▶ [TO DO] Type out all the data below, word for word.

▶ [SUPPLIED DATA]
▼

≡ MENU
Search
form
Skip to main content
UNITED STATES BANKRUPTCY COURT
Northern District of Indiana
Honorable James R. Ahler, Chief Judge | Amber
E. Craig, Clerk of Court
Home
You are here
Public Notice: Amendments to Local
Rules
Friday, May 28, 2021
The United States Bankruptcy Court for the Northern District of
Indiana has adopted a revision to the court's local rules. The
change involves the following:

▲

▶ [OUTPUT]
≡ MENU
Search
form
Skip to main content
UNITED STATES BANKRUPTCY COURT
Northern District of Indiana
Honorable James R. Ahler, Chief Judge | Amber
E. Craig, Clerk of Court
Home
You are here
Public Notice: Amendments to Local
Rules
Friday, May 28, 2021
The United States Bankruptcy Court for the Northern District of
Indiana has adopted a revision to the court's local rules. The
change involves the following:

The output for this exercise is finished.